だれもが情報発信できる社会と「プロの責任」~新しい年の始めに

 新しい年、2022年になりました。61歳で迎えた年の始めです。
 2020年の秋に還暦を迎え、勤務先の通信社をいったん定年退社しました。そのまま1年更新の継続雇用契約に移り、管理職のまま同じ職務に就いていました。次の人事異動で役職を外れたら、自分の時間を使って社会活動の幅を広げようかと考えていたのですが、昨年秋の異動に際して提示があったのは、記者職の育成、研修を担当する部門でした。思うところがあって、受けることにしました。これまでと変わらず、フルタイムで出勤する生活です。

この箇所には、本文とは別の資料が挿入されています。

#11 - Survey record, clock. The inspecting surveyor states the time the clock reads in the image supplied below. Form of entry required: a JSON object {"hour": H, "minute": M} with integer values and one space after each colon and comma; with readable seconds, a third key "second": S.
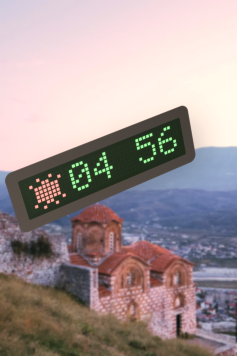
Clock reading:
{"hour": 4, "minute": 56}
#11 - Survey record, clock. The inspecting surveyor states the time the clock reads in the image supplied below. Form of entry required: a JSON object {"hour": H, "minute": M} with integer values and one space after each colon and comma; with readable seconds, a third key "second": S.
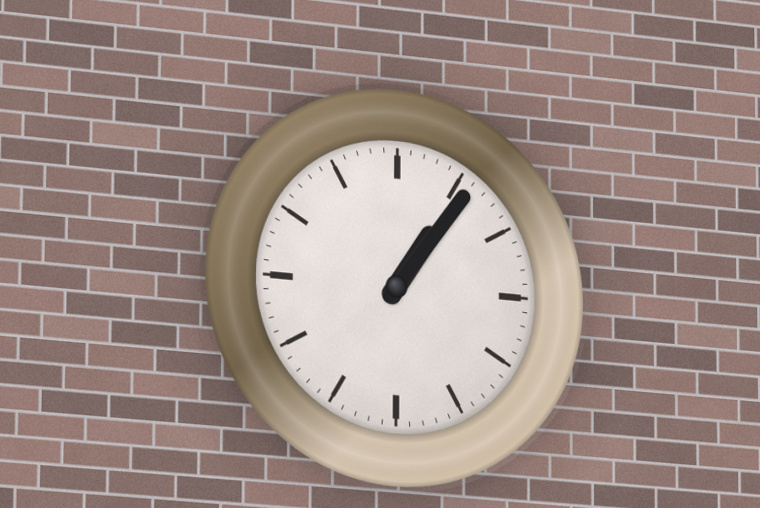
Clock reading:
{"hour": 1, "minute": 6}
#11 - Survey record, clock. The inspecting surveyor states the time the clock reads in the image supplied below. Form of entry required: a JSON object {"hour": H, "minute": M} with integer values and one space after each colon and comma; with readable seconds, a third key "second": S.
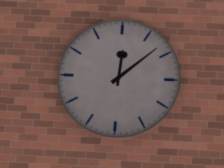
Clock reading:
{"hour": 12, "minute": 8}
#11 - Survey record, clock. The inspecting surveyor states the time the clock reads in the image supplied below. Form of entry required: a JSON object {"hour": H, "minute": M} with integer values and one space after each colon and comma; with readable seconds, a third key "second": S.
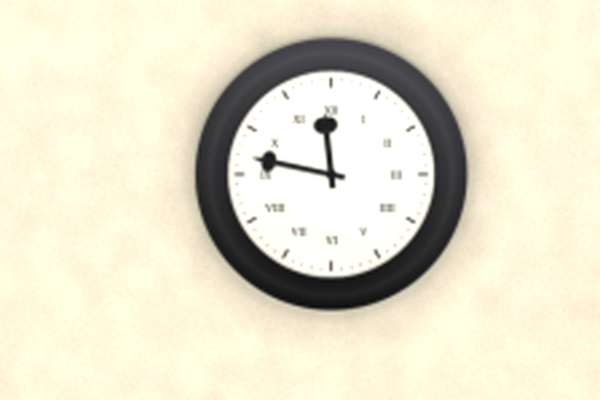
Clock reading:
{"hour": 11, "minute": 47}
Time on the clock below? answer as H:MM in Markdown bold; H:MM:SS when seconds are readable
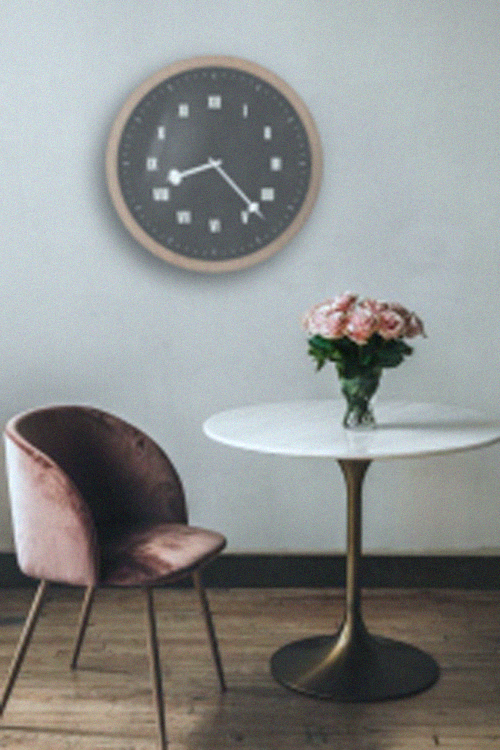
**8:23**
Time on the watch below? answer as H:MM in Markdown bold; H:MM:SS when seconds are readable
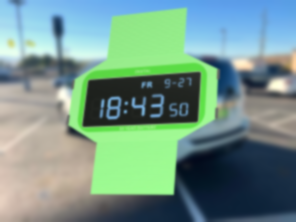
**18:43:50**
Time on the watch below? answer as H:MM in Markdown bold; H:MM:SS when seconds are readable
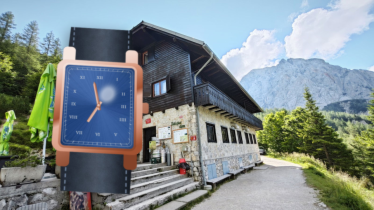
**6:58**
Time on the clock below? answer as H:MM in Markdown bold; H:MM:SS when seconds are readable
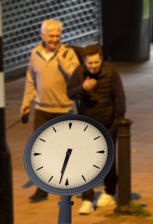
**6:32**
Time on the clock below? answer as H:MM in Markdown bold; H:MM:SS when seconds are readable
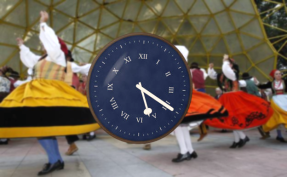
**5:20**
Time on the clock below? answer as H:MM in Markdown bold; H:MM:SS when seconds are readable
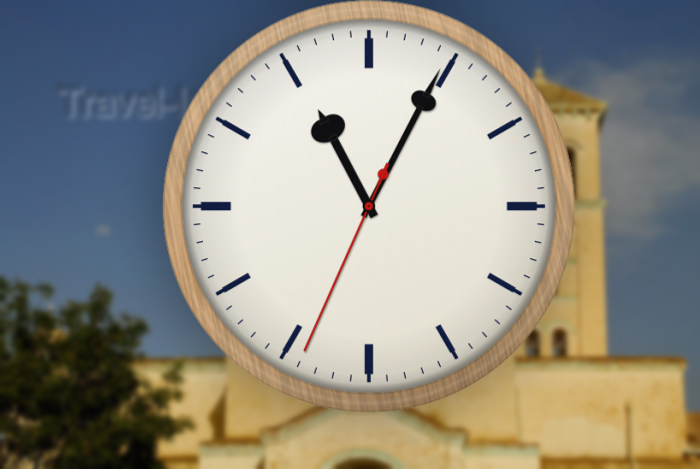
**11:04:34**
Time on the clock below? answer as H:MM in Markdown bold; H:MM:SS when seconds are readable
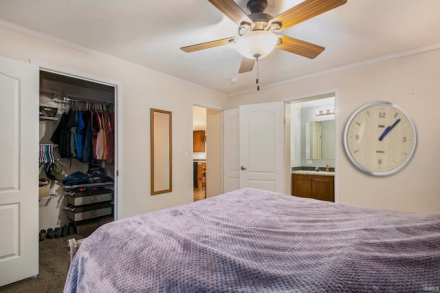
**1:07**
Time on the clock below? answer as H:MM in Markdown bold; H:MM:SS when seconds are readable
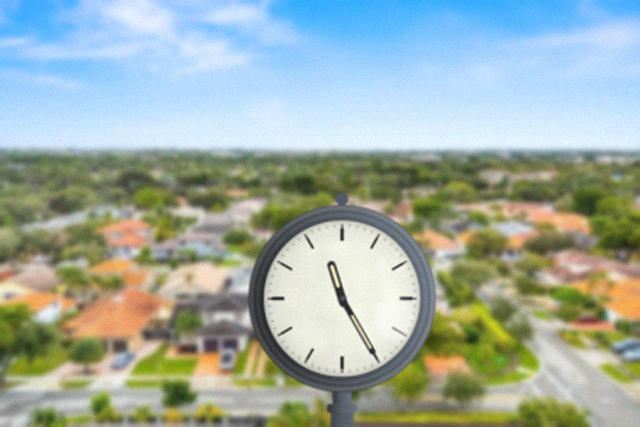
**11:25**
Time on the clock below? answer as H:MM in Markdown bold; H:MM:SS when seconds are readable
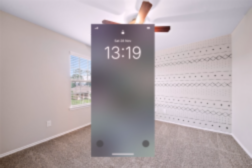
**13:19**
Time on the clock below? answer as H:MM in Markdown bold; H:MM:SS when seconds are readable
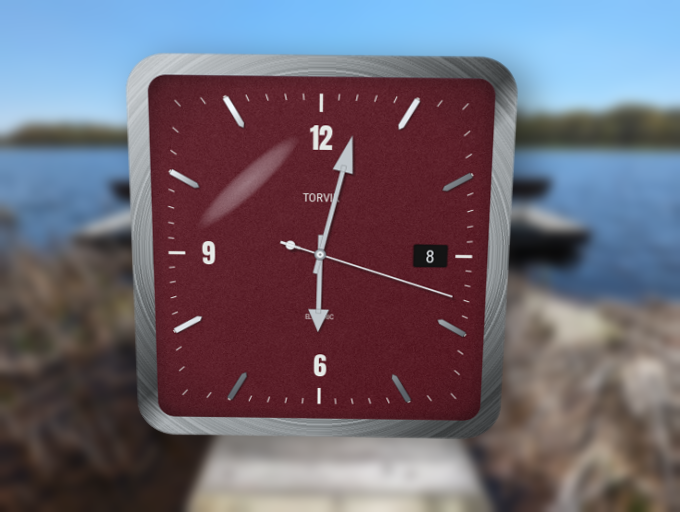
**6:02:18**
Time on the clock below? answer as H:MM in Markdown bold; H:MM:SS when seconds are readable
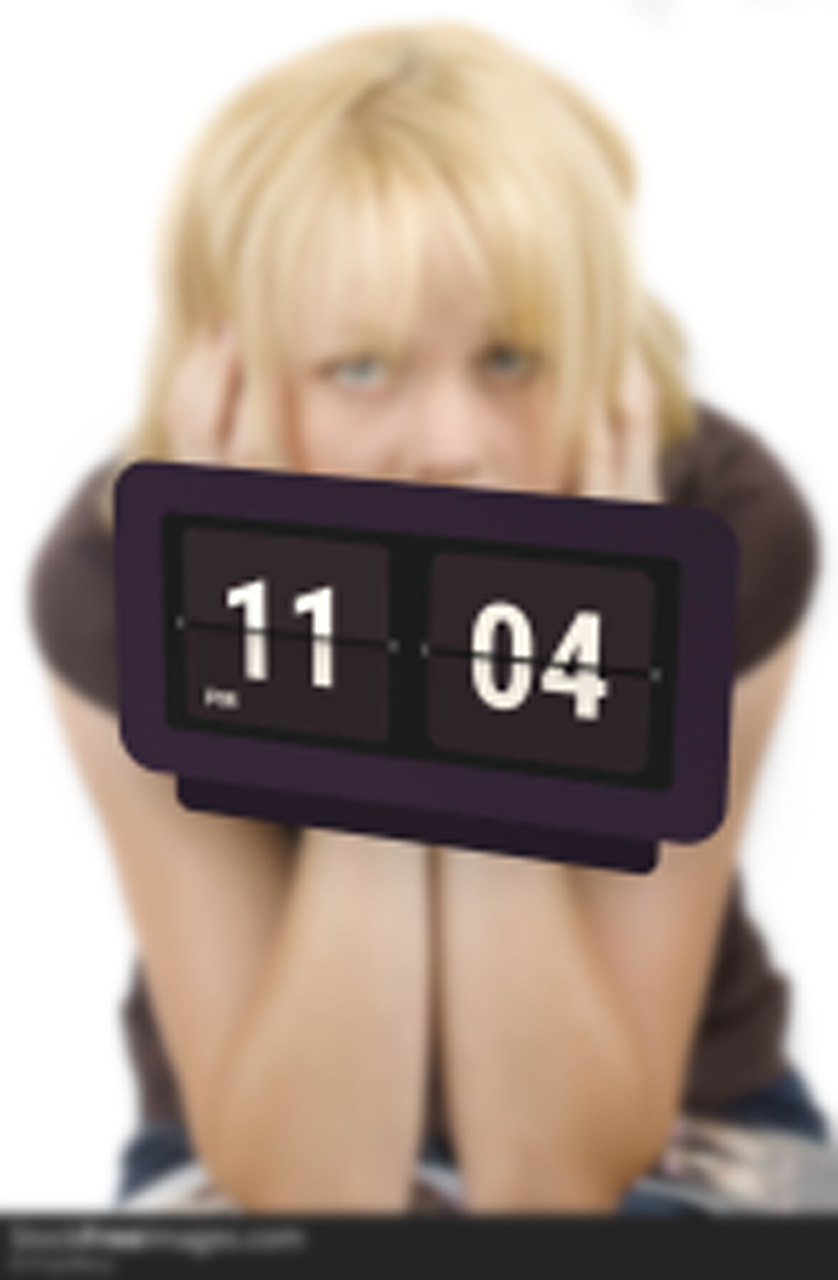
**11:04**
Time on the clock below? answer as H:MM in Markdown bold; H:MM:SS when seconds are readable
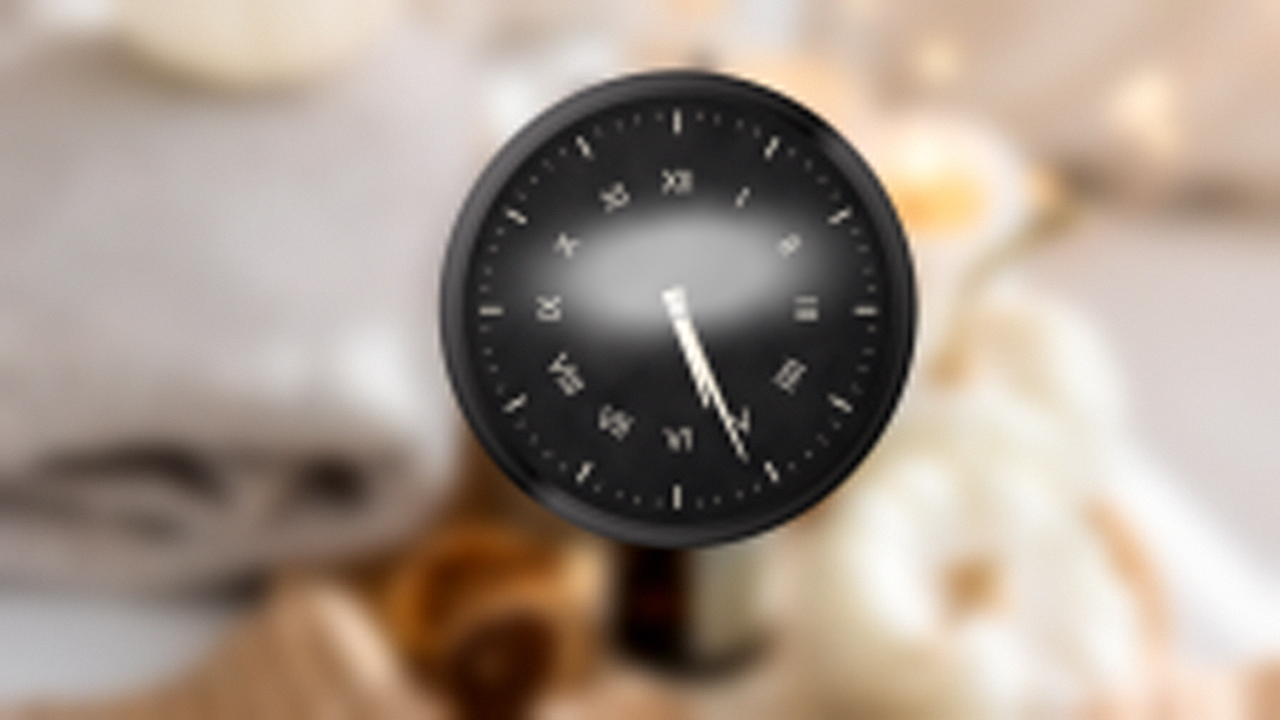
**5:26**
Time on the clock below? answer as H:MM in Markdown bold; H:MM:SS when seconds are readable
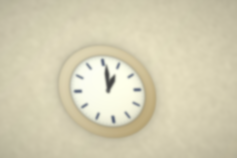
**1:01**
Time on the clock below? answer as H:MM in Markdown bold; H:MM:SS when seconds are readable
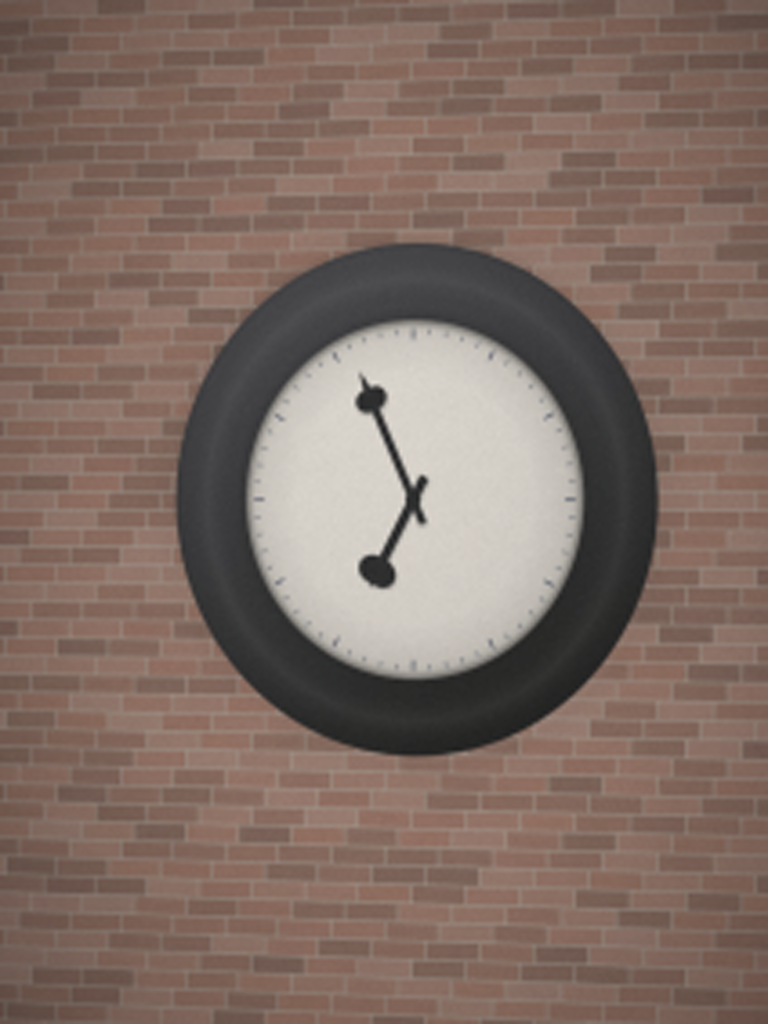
**6:56**
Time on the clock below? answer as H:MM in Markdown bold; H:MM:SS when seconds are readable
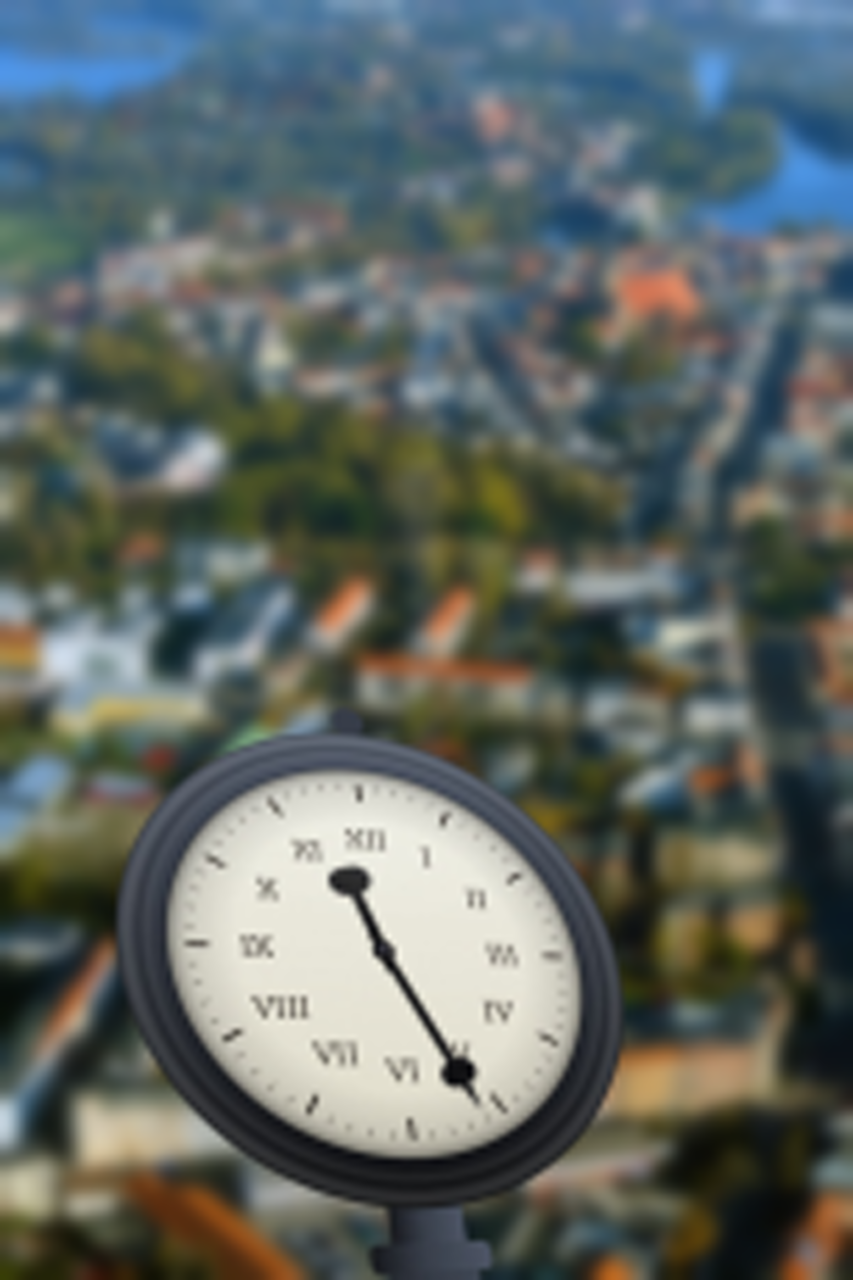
**11:26**
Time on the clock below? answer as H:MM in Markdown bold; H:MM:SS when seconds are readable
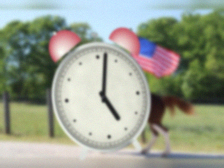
**5:02**
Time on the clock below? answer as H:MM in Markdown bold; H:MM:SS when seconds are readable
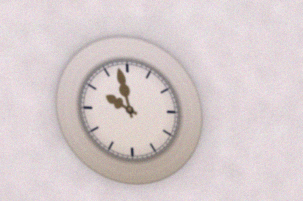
**9:58**
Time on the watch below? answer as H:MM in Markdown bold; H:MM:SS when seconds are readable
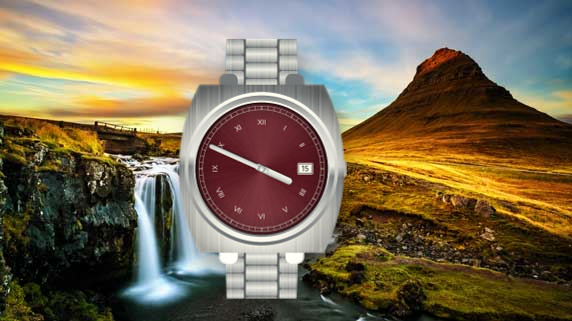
**3:49**
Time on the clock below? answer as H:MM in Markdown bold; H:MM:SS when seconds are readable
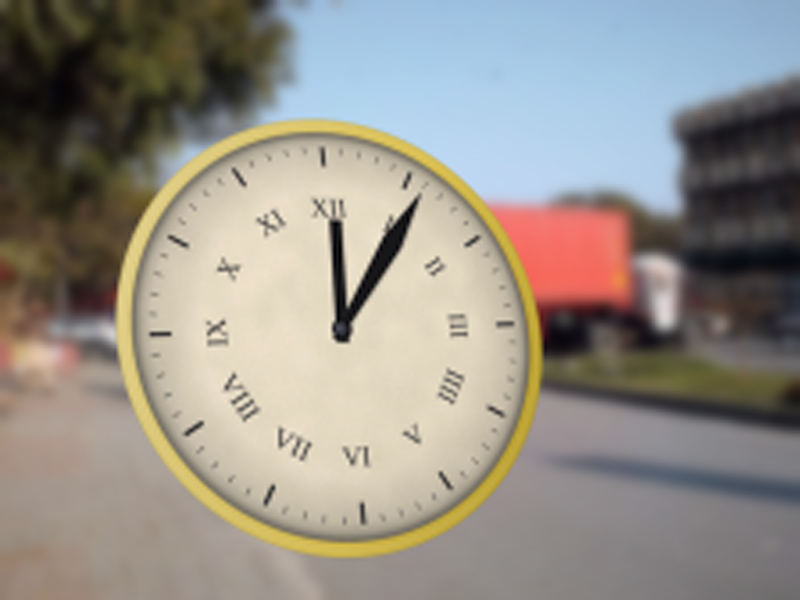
**12:06**
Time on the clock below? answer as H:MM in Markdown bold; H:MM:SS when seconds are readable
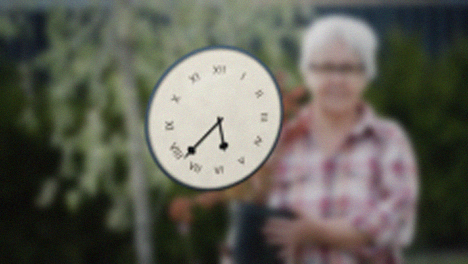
**5:38**
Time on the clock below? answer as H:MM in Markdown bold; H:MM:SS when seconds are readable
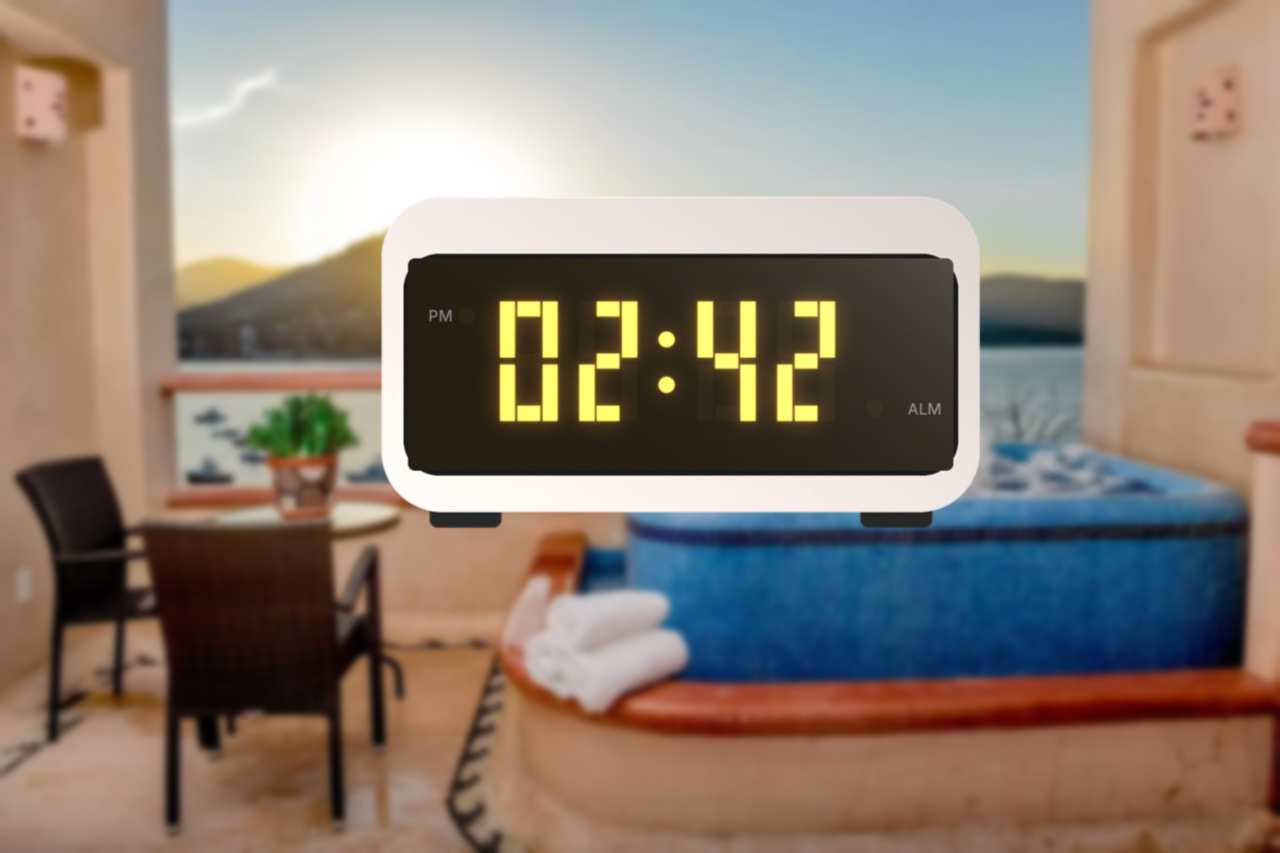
**2:42**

 記者職で入社したのは1983年4月、22歳の時でした。通信社とはいえ、記事の配信先のメインは新聞ですので新聞産業の一員です。当時、新聞の発行部数は右肩上がりでした。39年間で、マスメディアの組織ジャーナリズムを取り巻く環境は激変しました。新聞の部数減と存在感の低下もさることながら、ジャーナリズムの面での最たることの一つは、「伝える」という行為を巡って、プロとアマの間に一線を見定めるのが難しくなったことです。
 かつて、事件や事故の現場に駆け付け、現場から伝えることは、プロの組織ジャーナリズムが独占していた仕事でした。今ではSNSとスマホの普及によって、その場に居合わせた人が写真や動画を撮り、その場からリアルタイムで発信することがごく当たり前になっています。マスメディアもSNSを通じてそうした人たちに連絡を取り、写真や動画の提供を受けることが常態化しています。
 プロの地位が揺らぎ始めたのは、そんなに新しいことではありません。顕著な事例は2008年6月に東京・秋葉原で起きた無差別殺傷事件です。マスメディアの取材陣が現場に到着するよりも早く、容疑者の男が警察官に取り押さえられた瞬間を、居合わせた人が携帯電話のカメラで撮っていました。新聞各紙もその写真を載せざるを得ませんでした。
 写真や映像だけではなく活字も含めて、だれもが情報発信できる社会になって久しく、「だれでもジャーナリスト」とすら耳にします。プロのプロたるゆえんが、実はしばらく前から揺らいでいます。そんな時代にあって、わたし自身が長らく身を置いてきた組織ジャーナリズムの役割と存在意義、そして責任とは何だろうか―。そんなことを考えながら、わたし自身は現役の時間を終えていました。
 わたしが記者になった40年近く前は、日本の新聞は発行部数が右肩上がりでした。2000年ごろを境に減少に転じ、この数年は減少幅が急激に拡大しています。代わって、デジタル展開が新聞社の課題になっています。ニュースの伝え方、見せ方は大きく変わらざるを得ません。
 ただ、どんなに大きな変化があろうとも、マスメディアの組織ジャーナリズムには先人から受け継いできた不変の倫理や規範があり、貴重な教訓の数々があります。組織ジャーナリズムの今後を担う人たちには、それらを身に付け、時代に合った「プロの責任」を体現できる力を培ってほしい。先行世代の一人として、持ち時間はそれほど長くはないと思うのですが、そのお手伝いをしていきたいと思っています。

 ことし春からは勤務先からの派遣として、横浜の大学で、マスメディアに関心を持つ学生を対象にした文章作法の演習も通年で受け持つことになりました。大学での授業は、12年前の明治学院大での非常勤講師以来になります。ジャーナリズムを仕事にしてきた一人として、経験を踏まえてこの仕事の意義なども伝えていくつもりです。そうした日々を送りながら、マスメディアやジャーナリズムについて考えることを、折々にこのブログに書きとめていきたいと思います。

 本年も引き続き、よろしくお願いいたします。